JEREMY CORBYN: I’m concerned about the way the European Union is increasingly operating like a free market across Europe, tearing up the social chapter, damaging working class and workers interests across Europe, hiding tax evasion in Luxemburg and other places and secretly negotiation the Trans- Atlantic … Can I finish?  Secretly negotiating a Trans-Atlantic Trade Investment Partnership.  I think we as a party need to be making strong demands of defending and expanding the social chapter, defending and expanding worker’s rights across Europe and chasing down these approved tax havens that exist by the European Union all across Europe and asking some serious questions about the way they have treated the people of Greece and other countries by their imposition of austerity measures on them.  
LIZ KENDALL: How can you change it if you’re out of it?  The people who are undermining the social chapter are the Tories, being dragged to the right by their own backbenchers.  

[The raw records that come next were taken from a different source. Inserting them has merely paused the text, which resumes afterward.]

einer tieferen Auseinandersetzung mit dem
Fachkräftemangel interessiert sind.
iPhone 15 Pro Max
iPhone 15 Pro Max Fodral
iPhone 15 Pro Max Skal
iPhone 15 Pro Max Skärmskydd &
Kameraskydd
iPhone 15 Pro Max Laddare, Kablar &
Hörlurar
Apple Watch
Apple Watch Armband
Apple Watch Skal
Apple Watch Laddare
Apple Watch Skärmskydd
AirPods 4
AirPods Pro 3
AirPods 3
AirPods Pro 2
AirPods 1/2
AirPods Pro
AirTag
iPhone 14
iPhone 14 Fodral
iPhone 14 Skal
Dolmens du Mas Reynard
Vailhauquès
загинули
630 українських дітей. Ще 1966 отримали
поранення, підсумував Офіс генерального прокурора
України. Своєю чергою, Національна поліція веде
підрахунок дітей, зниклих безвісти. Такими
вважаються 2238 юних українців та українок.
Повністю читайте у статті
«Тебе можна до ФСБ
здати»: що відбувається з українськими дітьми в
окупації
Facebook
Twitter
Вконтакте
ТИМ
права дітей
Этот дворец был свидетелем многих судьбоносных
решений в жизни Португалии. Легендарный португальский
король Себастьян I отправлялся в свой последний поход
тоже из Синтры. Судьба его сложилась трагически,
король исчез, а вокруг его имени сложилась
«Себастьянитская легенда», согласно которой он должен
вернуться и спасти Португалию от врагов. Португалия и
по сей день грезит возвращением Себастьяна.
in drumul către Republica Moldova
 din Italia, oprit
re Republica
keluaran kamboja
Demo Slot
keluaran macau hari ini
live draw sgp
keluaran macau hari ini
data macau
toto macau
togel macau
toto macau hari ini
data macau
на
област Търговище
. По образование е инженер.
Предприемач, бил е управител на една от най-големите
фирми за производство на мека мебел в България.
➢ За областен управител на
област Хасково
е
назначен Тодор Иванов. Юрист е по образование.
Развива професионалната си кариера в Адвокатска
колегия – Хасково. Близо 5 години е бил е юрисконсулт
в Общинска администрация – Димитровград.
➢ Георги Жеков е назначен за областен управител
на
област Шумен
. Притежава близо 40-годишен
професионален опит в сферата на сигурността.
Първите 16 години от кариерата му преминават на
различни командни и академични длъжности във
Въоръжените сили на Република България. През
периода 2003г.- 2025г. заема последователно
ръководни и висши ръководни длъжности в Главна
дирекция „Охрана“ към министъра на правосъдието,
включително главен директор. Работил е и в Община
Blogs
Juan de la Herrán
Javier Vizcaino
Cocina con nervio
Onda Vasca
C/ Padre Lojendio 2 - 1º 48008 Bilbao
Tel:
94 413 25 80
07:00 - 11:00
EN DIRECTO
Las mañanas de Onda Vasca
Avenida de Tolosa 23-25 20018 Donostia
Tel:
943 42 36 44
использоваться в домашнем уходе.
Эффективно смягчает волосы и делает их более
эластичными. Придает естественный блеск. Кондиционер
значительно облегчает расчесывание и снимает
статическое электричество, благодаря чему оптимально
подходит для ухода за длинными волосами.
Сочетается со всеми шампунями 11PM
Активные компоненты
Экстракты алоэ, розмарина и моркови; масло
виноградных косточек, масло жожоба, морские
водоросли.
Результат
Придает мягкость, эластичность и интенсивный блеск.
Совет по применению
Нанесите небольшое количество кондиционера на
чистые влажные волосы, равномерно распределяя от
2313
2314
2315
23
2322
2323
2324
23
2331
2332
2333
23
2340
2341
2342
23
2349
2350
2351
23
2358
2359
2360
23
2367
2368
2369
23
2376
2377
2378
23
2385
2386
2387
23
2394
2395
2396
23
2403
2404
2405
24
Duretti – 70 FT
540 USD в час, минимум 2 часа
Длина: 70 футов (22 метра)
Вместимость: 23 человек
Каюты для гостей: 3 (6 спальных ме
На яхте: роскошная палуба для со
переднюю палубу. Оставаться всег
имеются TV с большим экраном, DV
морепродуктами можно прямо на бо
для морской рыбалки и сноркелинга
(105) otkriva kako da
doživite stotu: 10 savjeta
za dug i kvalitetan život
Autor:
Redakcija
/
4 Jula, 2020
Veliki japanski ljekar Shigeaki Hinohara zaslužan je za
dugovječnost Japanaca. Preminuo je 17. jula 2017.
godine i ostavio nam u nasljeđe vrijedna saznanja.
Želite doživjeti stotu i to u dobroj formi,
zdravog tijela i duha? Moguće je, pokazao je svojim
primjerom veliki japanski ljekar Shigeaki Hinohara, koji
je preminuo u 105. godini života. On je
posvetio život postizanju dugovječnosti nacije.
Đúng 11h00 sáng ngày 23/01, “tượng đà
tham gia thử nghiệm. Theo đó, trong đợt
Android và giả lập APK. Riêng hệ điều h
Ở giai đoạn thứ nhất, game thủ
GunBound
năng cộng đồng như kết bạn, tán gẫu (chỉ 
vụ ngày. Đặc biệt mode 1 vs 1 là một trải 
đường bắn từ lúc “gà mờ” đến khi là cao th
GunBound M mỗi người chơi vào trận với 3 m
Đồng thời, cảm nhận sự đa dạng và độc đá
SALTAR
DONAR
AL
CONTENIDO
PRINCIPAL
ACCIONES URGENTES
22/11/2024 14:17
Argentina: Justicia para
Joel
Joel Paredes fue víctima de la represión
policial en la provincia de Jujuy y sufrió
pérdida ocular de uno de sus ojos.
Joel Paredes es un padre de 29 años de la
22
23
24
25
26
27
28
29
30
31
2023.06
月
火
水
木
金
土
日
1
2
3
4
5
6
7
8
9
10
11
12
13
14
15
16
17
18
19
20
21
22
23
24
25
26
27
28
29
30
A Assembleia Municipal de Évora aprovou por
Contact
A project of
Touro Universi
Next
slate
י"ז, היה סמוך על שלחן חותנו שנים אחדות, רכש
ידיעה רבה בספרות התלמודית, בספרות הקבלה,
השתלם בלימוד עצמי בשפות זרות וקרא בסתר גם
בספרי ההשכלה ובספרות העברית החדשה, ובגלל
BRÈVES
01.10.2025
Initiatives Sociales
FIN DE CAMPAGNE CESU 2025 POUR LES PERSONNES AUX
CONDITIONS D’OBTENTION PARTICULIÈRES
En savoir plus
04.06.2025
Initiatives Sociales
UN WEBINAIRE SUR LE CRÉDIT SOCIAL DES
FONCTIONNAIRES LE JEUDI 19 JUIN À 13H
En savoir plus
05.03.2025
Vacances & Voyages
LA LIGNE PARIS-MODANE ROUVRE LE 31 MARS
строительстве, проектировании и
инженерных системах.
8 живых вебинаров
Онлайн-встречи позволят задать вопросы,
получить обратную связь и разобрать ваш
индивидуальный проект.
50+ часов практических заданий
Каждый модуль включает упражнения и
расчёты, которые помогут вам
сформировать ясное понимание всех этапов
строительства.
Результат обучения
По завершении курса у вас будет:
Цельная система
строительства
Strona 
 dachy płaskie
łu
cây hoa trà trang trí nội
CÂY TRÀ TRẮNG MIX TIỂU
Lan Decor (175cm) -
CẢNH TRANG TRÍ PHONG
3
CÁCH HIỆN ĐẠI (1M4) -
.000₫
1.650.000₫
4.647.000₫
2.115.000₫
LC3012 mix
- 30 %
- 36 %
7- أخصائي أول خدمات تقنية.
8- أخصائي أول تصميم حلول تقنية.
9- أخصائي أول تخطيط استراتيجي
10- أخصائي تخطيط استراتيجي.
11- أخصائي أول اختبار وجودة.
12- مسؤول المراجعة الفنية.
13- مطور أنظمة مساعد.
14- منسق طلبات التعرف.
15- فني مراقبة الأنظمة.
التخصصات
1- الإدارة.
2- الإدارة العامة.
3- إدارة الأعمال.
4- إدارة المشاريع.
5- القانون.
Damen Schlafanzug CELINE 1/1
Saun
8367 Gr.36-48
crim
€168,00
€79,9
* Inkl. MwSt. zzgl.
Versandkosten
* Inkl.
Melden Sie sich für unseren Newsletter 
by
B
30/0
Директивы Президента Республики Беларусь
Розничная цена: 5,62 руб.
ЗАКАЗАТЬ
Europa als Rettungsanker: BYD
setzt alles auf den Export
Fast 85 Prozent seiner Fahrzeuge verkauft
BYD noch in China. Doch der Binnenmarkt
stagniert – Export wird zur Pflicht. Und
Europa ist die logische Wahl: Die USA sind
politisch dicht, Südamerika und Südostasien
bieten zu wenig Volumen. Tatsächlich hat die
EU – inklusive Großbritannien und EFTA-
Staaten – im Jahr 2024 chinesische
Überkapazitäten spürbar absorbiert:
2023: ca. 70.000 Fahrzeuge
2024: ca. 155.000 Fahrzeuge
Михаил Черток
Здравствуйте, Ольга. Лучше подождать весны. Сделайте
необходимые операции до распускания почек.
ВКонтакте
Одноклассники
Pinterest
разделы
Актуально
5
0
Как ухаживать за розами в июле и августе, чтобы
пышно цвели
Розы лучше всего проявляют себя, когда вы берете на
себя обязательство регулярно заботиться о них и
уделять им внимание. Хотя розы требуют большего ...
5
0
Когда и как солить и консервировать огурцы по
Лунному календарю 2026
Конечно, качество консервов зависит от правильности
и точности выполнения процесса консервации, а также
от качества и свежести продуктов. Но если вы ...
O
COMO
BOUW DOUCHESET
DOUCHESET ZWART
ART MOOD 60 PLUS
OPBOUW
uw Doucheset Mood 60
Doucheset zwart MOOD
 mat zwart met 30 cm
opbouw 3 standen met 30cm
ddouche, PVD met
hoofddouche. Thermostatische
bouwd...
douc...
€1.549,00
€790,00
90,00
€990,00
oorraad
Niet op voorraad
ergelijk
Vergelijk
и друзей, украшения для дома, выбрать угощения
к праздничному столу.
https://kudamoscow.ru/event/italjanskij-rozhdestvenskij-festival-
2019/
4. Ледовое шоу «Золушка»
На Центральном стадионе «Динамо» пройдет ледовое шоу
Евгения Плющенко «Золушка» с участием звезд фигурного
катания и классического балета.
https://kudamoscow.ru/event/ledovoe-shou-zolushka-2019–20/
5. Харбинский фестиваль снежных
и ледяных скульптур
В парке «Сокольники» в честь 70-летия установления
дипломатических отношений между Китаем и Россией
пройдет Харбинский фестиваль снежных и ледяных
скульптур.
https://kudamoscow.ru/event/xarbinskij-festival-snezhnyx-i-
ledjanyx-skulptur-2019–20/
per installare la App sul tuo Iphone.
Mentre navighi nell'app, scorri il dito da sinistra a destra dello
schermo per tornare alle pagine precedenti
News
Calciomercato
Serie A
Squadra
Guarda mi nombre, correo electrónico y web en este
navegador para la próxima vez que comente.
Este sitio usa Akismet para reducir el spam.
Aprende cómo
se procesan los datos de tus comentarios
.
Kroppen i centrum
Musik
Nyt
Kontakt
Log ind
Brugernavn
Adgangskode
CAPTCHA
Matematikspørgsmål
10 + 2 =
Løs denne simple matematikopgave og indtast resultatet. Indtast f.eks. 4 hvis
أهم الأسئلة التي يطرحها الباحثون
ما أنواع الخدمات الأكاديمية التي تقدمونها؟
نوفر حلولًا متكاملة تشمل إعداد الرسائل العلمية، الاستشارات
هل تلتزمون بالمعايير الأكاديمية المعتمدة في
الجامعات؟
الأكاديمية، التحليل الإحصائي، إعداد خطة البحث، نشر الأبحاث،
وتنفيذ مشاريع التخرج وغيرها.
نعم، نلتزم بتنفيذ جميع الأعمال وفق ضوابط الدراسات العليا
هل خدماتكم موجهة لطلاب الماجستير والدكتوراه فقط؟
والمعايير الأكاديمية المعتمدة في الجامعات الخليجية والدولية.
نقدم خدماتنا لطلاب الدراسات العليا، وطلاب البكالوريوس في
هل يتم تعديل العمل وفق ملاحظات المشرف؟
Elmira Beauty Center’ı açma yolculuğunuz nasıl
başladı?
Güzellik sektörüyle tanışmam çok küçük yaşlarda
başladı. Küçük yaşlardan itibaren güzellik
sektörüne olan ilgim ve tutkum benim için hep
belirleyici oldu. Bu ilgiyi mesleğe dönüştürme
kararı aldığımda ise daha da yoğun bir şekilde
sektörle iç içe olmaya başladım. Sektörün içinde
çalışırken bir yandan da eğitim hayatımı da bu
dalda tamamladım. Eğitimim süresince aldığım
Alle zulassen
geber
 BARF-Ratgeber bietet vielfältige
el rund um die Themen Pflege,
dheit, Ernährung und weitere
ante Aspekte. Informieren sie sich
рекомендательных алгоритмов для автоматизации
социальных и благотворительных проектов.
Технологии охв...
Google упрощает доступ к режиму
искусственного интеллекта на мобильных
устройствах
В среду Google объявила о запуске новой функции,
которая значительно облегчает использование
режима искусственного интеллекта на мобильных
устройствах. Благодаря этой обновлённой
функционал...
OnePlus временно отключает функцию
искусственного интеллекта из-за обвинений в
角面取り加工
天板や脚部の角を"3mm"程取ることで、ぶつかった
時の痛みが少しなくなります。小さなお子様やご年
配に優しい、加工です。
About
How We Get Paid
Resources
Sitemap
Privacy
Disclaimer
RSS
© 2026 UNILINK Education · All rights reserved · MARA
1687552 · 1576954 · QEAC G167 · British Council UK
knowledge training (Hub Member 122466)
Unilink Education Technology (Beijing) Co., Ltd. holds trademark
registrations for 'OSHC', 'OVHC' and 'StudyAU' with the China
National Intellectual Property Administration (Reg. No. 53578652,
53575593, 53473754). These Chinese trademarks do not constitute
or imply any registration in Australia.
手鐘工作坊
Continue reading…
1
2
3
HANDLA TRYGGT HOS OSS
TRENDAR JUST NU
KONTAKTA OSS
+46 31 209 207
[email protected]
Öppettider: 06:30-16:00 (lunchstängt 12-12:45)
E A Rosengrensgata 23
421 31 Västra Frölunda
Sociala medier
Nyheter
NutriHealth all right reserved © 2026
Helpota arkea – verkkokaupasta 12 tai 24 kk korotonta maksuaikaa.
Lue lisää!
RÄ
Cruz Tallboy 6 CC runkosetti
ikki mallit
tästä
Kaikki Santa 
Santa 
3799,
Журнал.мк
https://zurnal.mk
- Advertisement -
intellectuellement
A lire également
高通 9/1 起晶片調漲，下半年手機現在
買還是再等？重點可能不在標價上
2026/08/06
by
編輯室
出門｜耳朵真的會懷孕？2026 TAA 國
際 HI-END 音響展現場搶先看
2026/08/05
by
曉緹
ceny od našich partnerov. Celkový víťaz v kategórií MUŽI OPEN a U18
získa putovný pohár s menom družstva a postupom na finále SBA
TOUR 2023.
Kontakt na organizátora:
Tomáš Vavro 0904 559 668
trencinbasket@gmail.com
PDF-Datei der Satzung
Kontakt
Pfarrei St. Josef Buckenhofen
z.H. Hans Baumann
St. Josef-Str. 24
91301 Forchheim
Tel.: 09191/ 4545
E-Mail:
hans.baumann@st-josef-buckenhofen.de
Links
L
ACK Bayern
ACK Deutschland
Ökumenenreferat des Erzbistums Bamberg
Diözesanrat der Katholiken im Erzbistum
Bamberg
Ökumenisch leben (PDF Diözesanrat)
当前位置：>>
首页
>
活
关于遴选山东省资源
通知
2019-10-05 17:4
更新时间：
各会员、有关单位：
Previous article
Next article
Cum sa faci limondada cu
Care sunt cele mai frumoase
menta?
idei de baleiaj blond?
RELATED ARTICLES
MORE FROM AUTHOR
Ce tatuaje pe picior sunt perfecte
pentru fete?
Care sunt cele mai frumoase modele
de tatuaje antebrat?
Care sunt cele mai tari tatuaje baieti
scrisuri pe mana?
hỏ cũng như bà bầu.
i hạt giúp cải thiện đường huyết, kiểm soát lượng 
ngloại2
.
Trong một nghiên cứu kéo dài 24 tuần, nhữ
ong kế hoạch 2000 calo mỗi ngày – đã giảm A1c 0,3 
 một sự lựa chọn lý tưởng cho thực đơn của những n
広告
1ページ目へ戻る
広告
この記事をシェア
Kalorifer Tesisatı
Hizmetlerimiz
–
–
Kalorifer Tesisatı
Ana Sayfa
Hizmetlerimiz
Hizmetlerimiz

JEREMY CORBYN: This is why, the point I’m making is that Britain ought to be defending those social gains, we as the Labour party should be making demands on this and not leaving it to Cameron to go away and tear up the social chapter and tear up an awful lot of environmental protection and other issues and also the way in which the treaty is being negotiated.  I think we want a social Europe, a Europe of solidarity, what we’re in danger of getting with Cameron’s negotiations is a Europe of free market and very little social protection.
LIZ KENDALL: That’s what we’re doing … how can we have tougher action against the migration crisis if we are out of Europe?  But we’ve been round the block before.  
ADAM BOULTON: I think we’re likely to come back to the European question but just to end this section, just a quick comment from you.
YVETTE COOPER: Look, we’ve got to reform Europe, it’s terrible the way that Germany has been treating Greece but Britain should have been in there arguing for a better deal for Greece. Where was David Cameron? He should be in there and the problem with this, the disagreement between us, Jeremy, I agree that we have got to strongly reform Europe and we need Europe to be doing far more on a series of issues but if we pull back, if we just stand on the sidelines and shout, all that happens is that we will be affected by the decisions taken in Europe, we will be unable to change things, we will be unable to get a better deal for Greece because we’ll be [running] from the sidelines.
ANDY BURNHAM: Just to add a final comment on this, we could actually be a year away to be honest from a European referendum, a year away and this referendum will be the definitive moment in politics for a generation I believe in this country and I don’t believe the Labour party can come out of this leadership election and have any real ambivalence or equivocation about our position with respect to Europe.  I want to lead a pro-European party from day one, making the argument that it is in the interest of jobs in the north-east of England and across the country to stay in the European Union.  It is not perfect but Labour should always make the pro-European argument and win that referendum.